▸ **SUPPLIED TEXT**

----------------------------------------

# Ft Pickens 1-19



## aquatic argobull (Mar 2, 2009)

A friend and I went to Ft. Pickens on Saturday. Temp read 58 degrees on my computer and 64 on my dive buddies :blink: I know mine records the lowest temperature sensed, maybe his computer records an average?? Either way, it was the lowest temperature my computer has ever seen. It turned out to not be too bad of a dive. I had a 5mm farmer john with a hooded vest and I was quite comfortable. Vis was about 5-15 feet depending on depth, there was a very small muck layer at about 30-35 feet. Saw lots of spanish sardines schooling, juvenile black seabass, mutton snapper, pinfish, a few sheepshead and cowfish, but nothing out of the ordinary.

----------------------------------------

▸ **EXCERPTED DATA**
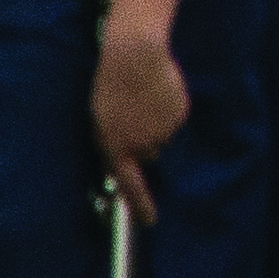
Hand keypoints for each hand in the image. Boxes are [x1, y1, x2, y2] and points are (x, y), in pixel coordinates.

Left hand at [91, 25, 188, 216]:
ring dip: (155, 125)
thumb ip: (110, 145)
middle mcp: (142, 144)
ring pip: (163, 139)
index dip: (140, 205)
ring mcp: (163, 131)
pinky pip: (174, 122)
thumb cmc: (110, 86)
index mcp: (117, 146)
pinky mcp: (179, 115)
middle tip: (133, 117)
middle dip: (143, 143)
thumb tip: (121, 165)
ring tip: (143, 100)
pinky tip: (157, 93)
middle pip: (149, 156)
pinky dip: (167, 111)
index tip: (149, 221)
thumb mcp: (99, 120)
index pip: (129, 185)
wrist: (134, 56)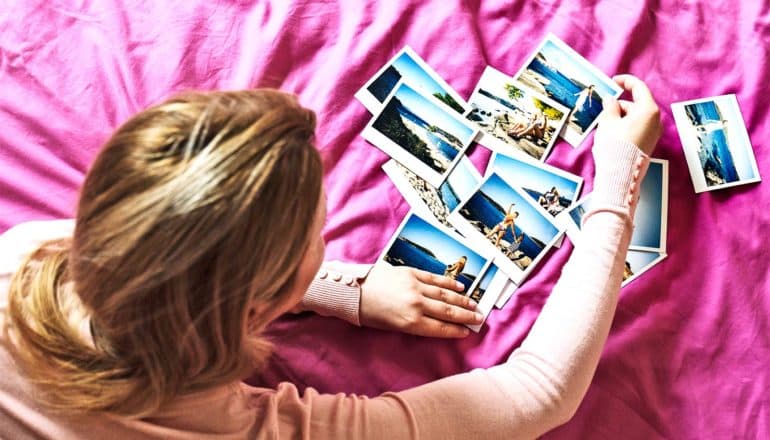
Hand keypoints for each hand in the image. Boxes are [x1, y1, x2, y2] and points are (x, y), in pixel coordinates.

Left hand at [358, 263, 483, 337]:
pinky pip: (435, 279)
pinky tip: (460, 287)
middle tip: (479, 318)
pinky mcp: (411, 273)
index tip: (469, 332)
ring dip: (462, 300)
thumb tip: (436, 324)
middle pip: (448, 312)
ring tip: (475, 305)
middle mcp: (416, 305)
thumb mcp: (392, 328)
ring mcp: (415, 287)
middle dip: (466, 316)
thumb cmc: (369, 314)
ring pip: (445, 295)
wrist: (354, 291)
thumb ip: (415, 326)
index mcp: (410, 323)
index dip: (457, 331)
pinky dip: (449, 284)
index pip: (441, 328)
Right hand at [595, 74, 661, 155]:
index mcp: (648, 110)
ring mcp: (654, 133)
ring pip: (636, 117)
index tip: (613, 82)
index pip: (638, 88)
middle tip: (603, 110)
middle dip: (619, 105)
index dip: (625, 81)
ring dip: (621, 117)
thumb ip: (610, 107)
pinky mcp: (649, 143)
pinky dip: (625, 126)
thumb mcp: (608, 122)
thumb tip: (610, 100)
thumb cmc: (614, 146)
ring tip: (605, 126)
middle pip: (636, 104)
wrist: (620, 175)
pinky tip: (612, 134)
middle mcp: (655, 120)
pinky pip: (637, 128)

----------------------------------------

▸ **WHAT THIS EXERCISE ASKS**
[A] According to the Ft. Pickens dive post, how far could the divers see underwater?
[B] Carry on the Ft. Pickens dive post, picking up right after its final sentence.
The material comes from a separate source and is unrelated to the Ft. Pickens dive post.

▸ **TASK ANSWERS**
[A] Visibility was about 5 to 15 feet, depending on depth.

[B]
Came up to the surface to see a nice sunset.


----------



## coolbluestreak (Jun 27, 2011)

Nice picture!
Thanks for sharing the report!


----------



## JD7.62 (Feb 13, 2008)

Mutton Snapper?


----------



## aquatic argobull (Mar 2, 2009)

It looked like juvenile red snapper, but the guy shore fishing convinced me that they were mutton. Maybe they were reds.


----------



## jamesw21 (Feb 26, 2011)

Now that's a nice sunset.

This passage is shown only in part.